O uso de agrotóxicos no Brasil e no mundo
Enviada em 04/10/2020
Durante a década de 60, na Revolução Verde, iniciou-se o uso intensificado dos agrotóxicos, os quais evitam doenças ou insetos que prejudicam as plantações. No primeiro momento, as mudanças foram positivas, já que aumentaram a produtividade agrícola, porém, com o uso contínuo de agrotóxicos, os efeitos prejudiciais passaram a atingir o ambiente e a saúde dos indivíduos, sendo necessária uma política mais severa quanto à liberação das substâncias.
Em primeira análise, cabe destacar que a utilização de substâncias tóxicas causam grandes riscos à saúde da população. Nesse sentido, sabe-se que uma das principais formas de contaminação é através da ingestão de alimentos, em que a presença de resíduos tóxicos no organismo pode causar graves doenças, como o câncer, segundo a OMS. Além disso, pode-se citar a divulgação feita pela Organização Pan-Americana da Saúde da ONU em 2018, que diz que os agrotóxicos matam 193 mil pessoas no mundo por ano.

### AMOSTRA DOS REGISTROS
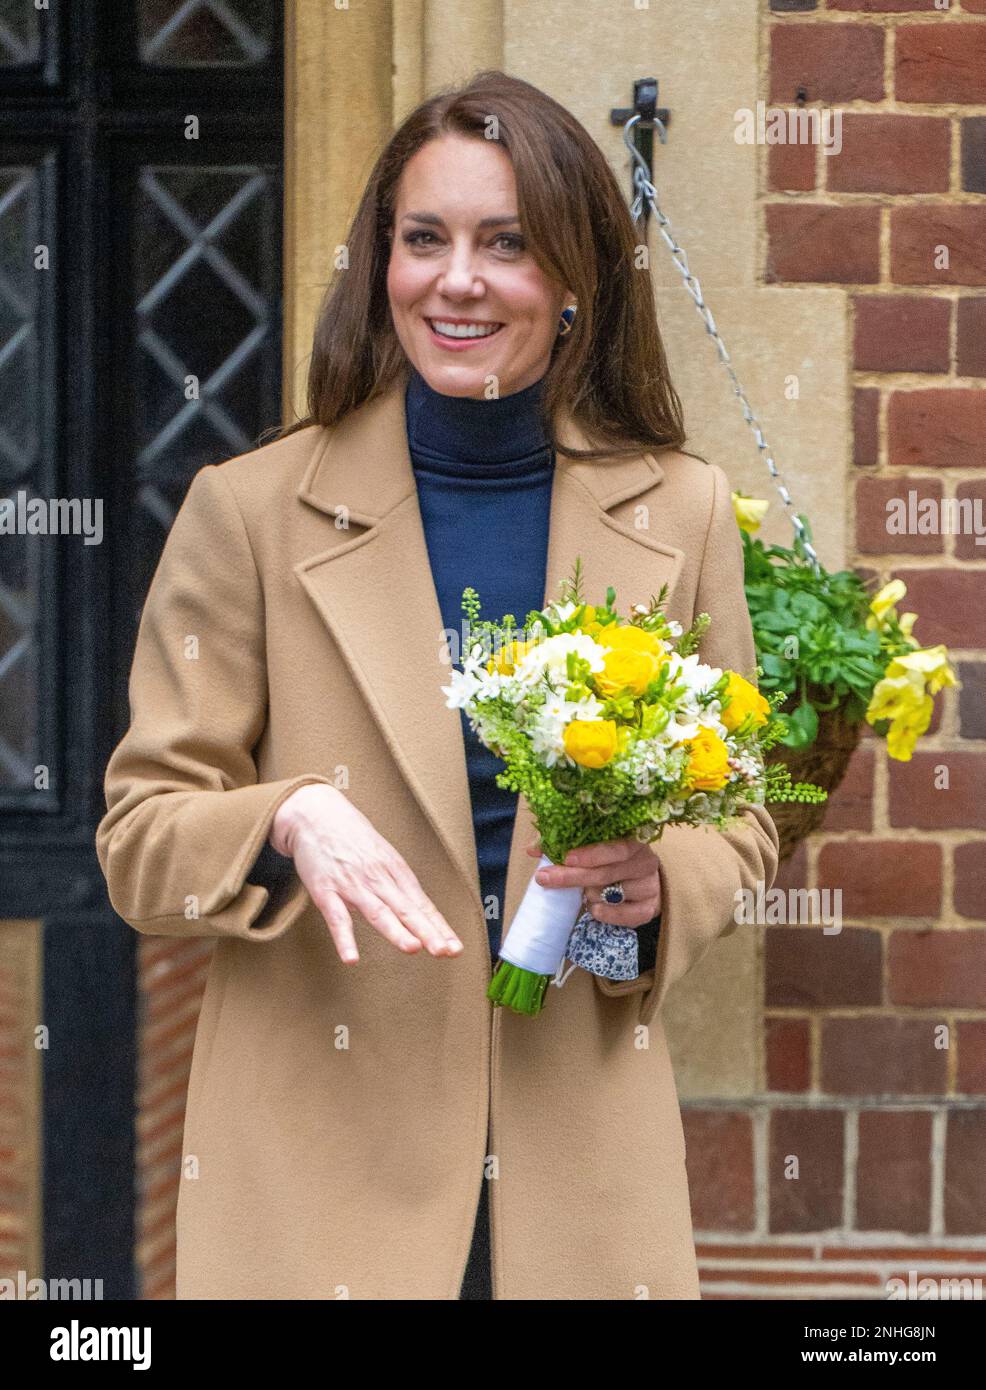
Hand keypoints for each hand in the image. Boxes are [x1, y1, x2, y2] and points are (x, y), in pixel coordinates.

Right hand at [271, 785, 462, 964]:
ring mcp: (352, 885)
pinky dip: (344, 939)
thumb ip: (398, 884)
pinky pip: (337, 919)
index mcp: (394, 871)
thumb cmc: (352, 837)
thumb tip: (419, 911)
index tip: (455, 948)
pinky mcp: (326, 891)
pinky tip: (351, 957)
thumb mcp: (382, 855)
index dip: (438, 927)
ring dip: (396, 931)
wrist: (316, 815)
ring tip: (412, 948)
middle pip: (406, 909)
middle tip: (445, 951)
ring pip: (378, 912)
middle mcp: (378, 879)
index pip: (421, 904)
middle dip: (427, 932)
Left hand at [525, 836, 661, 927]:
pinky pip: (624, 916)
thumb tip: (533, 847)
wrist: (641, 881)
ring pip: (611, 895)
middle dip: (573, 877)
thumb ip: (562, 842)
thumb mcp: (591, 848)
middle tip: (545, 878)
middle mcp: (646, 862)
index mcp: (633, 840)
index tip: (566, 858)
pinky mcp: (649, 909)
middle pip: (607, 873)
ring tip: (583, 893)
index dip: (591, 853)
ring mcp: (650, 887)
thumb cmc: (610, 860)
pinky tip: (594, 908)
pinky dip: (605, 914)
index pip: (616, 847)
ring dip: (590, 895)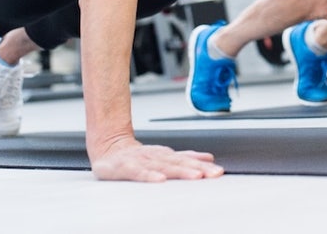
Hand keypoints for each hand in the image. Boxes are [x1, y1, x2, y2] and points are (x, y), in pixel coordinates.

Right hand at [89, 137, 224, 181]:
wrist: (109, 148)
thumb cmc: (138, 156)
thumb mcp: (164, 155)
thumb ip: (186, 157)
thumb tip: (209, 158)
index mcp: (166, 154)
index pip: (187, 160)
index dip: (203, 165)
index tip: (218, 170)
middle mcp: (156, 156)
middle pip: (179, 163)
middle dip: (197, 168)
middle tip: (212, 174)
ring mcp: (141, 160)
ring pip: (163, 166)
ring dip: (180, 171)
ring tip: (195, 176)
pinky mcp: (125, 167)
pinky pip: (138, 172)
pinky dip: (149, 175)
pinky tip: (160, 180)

### TAREFA PROPOSTA
Você pode extrair, palavra por palavra, a parte do texto sobre o uso de agrotóxicos que abre com as palavras que contêm "Em primeira análise, cabe" e fecha com "mundo por ano."?

### RESPOSTA ABAIXO
Em primeira análise, cabe destacar que a utilização de substâncias tóxicas causam grandes riscos à saúde da população. Nesse sentido, sabe-se que uma das principais formas de contaminação é através da ingestão de alimentos, em que a presença de resíduos tóxicos no organismo pode causar graves doenças, como o câncer, segundo a OMS. Além disso, pode-se citar a divulgação feita pela Organização Pan-Americana da Saúde da ONU em 2018, que diz que os agrotóxicos matam 193 mil pessoas no mundo por ano.